- Required work -
Each line below must be reproduced exactly as it stands. Pictures stay out of the copy.

- Extracted data -
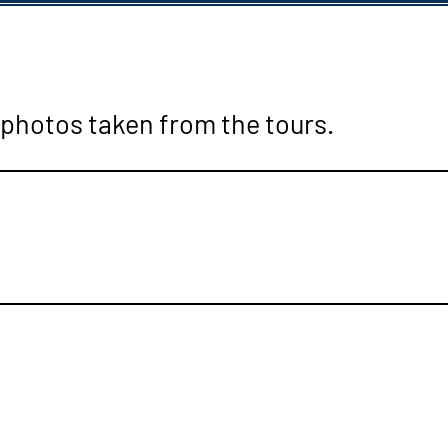
 photos taken from the tours.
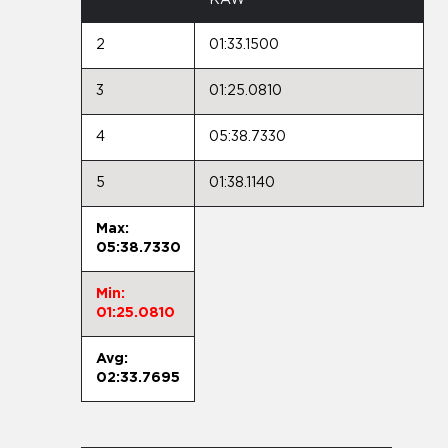
2
01:33.1500
3
01:25.0810
4
05:38.7330
5
01:38.1140
Max:
05:38.7330
Min:
01:25.0810
Avg:
02:33.7695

- Reply to the task -
 photos taken from the tours.
2
01:33.1500
3
01:25.0810
4
05:38.7330
5
01:38.1140
Max:
05:38.7330
Min:
01:25.0810
Avg:
02:33.7695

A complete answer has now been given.